> _What is needed_: Copy out every line of the items below word for word, keeping them in the same order.

> _Given data_:
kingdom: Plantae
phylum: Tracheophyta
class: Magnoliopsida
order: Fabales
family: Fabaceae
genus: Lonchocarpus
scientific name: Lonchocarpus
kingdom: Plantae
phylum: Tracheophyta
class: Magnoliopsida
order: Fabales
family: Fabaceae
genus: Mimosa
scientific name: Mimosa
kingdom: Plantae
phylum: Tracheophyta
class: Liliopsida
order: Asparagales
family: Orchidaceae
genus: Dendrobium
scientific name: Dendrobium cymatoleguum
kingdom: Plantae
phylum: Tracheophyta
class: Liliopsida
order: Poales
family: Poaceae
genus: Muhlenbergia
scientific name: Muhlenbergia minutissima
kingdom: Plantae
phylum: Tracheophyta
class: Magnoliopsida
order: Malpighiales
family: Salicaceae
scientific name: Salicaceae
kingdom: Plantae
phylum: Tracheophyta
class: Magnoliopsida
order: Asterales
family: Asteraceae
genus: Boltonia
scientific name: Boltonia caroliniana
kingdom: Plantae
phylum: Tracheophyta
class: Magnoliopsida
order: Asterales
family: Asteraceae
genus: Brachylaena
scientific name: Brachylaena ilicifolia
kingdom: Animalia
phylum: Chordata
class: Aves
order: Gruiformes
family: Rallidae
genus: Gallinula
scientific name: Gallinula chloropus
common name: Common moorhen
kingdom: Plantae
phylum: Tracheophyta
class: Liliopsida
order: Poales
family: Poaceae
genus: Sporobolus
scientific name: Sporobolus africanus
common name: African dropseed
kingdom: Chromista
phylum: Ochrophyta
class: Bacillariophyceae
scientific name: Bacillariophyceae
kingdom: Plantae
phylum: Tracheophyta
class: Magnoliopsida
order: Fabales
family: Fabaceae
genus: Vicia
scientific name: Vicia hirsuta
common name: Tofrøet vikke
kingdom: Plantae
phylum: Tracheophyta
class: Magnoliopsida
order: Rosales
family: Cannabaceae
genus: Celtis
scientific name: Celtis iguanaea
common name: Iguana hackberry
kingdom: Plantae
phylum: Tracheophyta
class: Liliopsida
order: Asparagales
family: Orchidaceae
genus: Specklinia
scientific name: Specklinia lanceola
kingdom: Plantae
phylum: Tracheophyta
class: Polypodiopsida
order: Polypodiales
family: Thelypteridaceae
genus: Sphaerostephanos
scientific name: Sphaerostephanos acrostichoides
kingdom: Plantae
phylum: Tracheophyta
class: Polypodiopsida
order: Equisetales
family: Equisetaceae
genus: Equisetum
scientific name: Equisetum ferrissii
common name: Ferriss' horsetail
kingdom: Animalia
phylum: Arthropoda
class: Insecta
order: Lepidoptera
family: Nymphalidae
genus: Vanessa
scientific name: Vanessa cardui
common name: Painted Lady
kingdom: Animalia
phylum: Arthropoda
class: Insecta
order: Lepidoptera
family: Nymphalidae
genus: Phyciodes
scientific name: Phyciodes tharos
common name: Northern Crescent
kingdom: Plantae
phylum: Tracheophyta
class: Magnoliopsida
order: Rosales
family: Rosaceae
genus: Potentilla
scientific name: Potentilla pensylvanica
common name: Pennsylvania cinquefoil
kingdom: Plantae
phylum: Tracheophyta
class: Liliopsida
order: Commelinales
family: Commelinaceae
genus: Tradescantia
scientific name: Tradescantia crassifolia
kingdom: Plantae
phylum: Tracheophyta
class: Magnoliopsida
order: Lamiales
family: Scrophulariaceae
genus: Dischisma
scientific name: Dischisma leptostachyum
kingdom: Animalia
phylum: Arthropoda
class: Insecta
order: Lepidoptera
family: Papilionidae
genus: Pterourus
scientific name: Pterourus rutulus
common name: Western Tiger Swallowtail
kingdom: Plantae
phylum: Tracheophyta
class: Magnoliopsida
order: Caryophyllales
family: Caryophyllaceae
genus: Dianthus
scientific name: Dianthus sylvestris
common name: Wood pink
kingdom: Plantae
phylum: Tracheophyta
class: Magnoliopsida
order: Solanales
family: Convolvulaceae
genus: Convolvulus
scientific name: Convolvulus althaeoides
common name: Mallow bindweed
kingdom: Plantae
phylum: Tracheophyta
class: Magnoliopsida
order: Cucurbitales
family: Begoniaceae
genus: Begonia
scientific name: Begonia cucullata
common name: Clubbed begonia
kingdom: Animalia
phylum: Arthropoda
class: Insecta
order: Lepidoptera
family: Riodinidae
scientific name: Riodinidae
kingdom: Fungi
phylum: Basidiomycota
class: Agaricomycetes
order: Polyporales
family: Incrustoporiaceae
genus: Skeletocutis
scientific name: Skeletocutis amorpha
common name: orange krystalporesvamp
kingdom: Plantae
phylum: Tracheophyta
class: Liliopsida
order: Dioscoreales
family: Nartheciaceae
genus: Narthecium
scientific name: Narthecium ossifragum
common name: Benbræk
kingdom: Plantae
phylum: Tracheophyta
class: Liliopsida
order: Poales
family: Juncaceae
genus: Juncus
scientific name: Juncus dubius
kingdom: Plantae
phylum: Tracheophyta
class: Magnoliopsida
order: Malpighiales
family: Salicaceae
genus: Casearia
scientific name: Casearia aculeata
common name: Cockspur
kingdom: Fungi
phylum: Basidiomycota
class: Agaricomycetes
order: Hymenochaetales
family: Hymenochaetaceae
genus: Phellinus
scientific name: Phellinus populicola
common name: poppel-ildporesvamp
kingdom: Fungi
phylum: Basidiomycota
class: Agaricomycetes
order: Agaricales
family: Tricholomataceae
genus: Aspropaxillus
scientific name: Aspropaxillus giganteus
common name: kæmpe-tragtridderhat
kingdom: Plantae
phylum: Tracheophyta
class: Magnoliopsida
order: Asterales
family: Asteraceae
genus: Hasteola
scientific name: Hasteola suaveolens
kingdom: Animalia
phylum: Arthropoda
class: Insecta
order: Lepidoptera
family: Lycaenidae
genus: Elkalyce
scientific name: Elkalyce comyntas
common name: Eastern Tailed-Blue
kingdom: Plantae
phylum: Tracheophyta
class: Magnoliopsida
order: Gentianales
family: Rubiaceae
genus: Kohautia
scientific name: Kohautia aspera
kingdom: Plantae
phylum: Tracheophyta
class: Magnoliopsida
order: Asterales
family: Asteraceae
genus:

> _Answer in full_:
kingdom: Plantae
phylum: Tracheophyta
class: Magnoliopsida
order: Fabales
family: Fabaceae
genus: Lonchocarpus
scientific name: Lonchocarpus
kingdom: Plantae
phylum: Tracheophyta
class: Magnoliopsida
order: Fabales
family: Fabaceae
genus: Mimosa
scientific name: Mimosa
kingdom: Plantae
phylum: Tracheophyta
class: Liliopsida
order: Asparagales
family: Orchidaceae
genus: Dendrobium
scientific name: Dendrobium cymatoleguum
kingdom: Plantae
phylum: Tracheophyta
class: Liliopsida
order: Poales
family: Poaceae
genus: Muhlenbergia
scientific name: Muhlenbergia minutissima
kingdom: Plantae
phylum: Tracheophyta
class: Magnoliopsida
order: Malpighiales
family: Salicaceae
scientific name: Salicaceae
kingdom: Plantae
phylum: Tracheophyta
class: Magnoliopsida
order: Asterales
family: Asteraceae
genus: Boltonia
scientific name: Boltonia caroliniana
kingdom: Plantae
phylum: Tracheophyta
class: Magnoliopsida
order: Asterales
family: Asteraceae
genus: Brachylaena
scientific name: Brachylaena ilicifolia
kingdom: Animalia
phylum: Chordata
class: Aves
order: Gruiformes
family: Rallidae
genus: Gallinula
scientific name: Gallinula chloropus
common name: Common moorhen
kingdom: Plantae
phylum: Tracheophyta
class: Liliopsida
order: Poales
family: Poaceae
genus: Sporobolus
scientific name: Sporobolus africanus
common name: African dropseed
kingdom: Chromista
phylum: Ochrophyta
class: Bacillariophyceae
scientific name: Bacillariophyceae
kingdom: Plantae
phylum: Tracheophyta
class: Magnoliopsida
order: Fabales
family: Fabaceae
genus: Vicia
scientific name: Vicia hirsuta
common name: Tofrøet vikke
kingdom: Plantae
phylum: Tracheophyta
class: Magnoliopsida
order: Rosales
family: Cannabaceae
genus: Celtis
scientific name: Celtis iguanaea
common name: Iguana hackberry
kingdom: Plantae
phylum: Tracheophyta
class: Liliopsida
order: Asparagales
family: Orchidaceae
genus: Specklinia
scientific name: Specklinia lanceola
kingdom: Plantae
phylum: Tracheophyta
class: Polypodiopsida
order: Polypodiales
family: Thelypteridaceae
genus: Sphaerostephanos
scientific name: Sphaerostephanos acrostichoides
kingdom: Plantae
phylum: Tracheophyta
class: Polypodiopsida
order: Equisetales
family: Equisetaceae
genus: Equisetum
scientific name: Equisetum ferrissii
common name: Ferriss' horsetail
kingdom: Animalia
phylum: Arthropoda
class: Insecta
order: Lepidoptera
family: Nymphalidae
genus: Vanessa
scientific name: Vanessa cardui
common name: Painted Lady
kingdom: Animalia
phylum: Arthropoda
class: Insecta
order: Lepidoptera
family: Nymphalidae
genus: Phyciodes
scientific name: Phyciodes tharos
common name: Northern Crescent
kingdom: Plantae
phylum: Tracheophyta
class: Magnoliopsida
order: Rosales
family: Rosaceae
genus: Potentilla
scientific name: Potentilla pensylvanica
common name: Pennsylvania cinquefoil
kingdom: Plantae
phylum: Tracheophyta
class: Liliopsida
order: Commelinales
family: Commelinaceae
genus: Tradescantia
scientific name: Tradescantia crassifolia
kingdom: Plantae
phylum: Tracheophyta
class: Magnoliopsida
order: Lamiales
family: Scrophulariaceae
genus: Dischisma
scientific name: Dischisma leptostachyum
kingdom: Animalia
phylum: Arthropoda
class: Insecta
order: Lepidoptera
family: Papilionidae
genus: Pterourus
scientific name: Pterourus rutulus
common name: Western Tiger Swallowtail
kingdom: Plantae
phylum: Tracheophyta
class: Magnoliopsida
order: Caryophyllales
family: Caryophyllaceae
genus: Dianthus
scientific name: Dianthus sylvestris
common name: Wood pink
kingdom: Plantae
phylum: Tracheophyta
class: Magnoliopsida
order: Solanales
family: Convolvulaceae
genus: Convolvulus
scientific name: Convolvulus althaeoides
common name: Mallow bindweed
kingdom: Plantae
phylum: Tracheophyta
class: Magnoliopsida
order: Cucurbitales
family: Begoniaceae
genus: Begonia
scientific name: Begonia cucullata
common name: Clubbed begonia
kingdom: Animalia
phylum: Arthropoda
class: Insecta
order: Lepidoptera
family: Riodinidae
scientific name: Riodinidae
kingdom: Fungi
phylum: Basidiomycota
class: Agaricomycetes
order: Polyporales
family: Incrustoporiaceae
genus: Skeletocutis
scientific name: Skeletocutis amorpha
common name: orange krystalporesvamp
kingdom: Plantae
phylum: Tracheophyta
class: Liliopsida
order: Dioscoreales
family: Nartheciaceae
genus: Narthecium
scientific name: Narthecium ossifragum
common name: Benbræk
kingdom: Plantae
phylum: Tracheophyta
class: Liliopsida
order: Poales
family: Juncaceae
genus: Juncus
scientific name: Juncus dubius
kingdom: Plantae
phylum: Tracheophyta
class: Magnoliopsida
order: Malpighiales
family: Salicaceae
genus: Casearia
scientific name: Casearia aculeata
common name: Cockspur
kingdom: Fungi
phylum: Basidiomycota
class: Agaricomycetes
order: Hymenochaetales
family: Hymenochaetaceae
genus: Phellinus
scientific name: Phellinus populicola
common name: poppel-ildporesvamp
kingdom: Fungi
phylum: Basidiomycota
class: Agaricomycetes
order: Agaricales
family: Tricholomataceae
genus: Aspropaxillus
scientific name: Aspropaxillus giganteus
common name: kæmpe-tragtridderhat
kingdom: Plantae
phylum: Tracheophyta
class: Magnoliopsida
order: Asterales
family: Asteraceae
genus: Hasteola
scientific name: Hasteola suaveolens
kingdom: Animalia
phylum: Arthropoda
class: Insecta
order: Lepidoptera
family: Lycaenidae
genus: Elkalyce
scientific name: Elkalyce comyntas
common name: Eastern Tailed-Blue
kingdom: Plantae
phylum: Tracheophyta
class: Magnoliopsida
order: Gentianales
family: Rubiaceae
genus: Kohautia
scientific name: Kohautia aspera
kingdom: Plantae
phylum: Tracheophyta
class: Magnoliopsida
order: Asterales
family: Asteraceae
genus:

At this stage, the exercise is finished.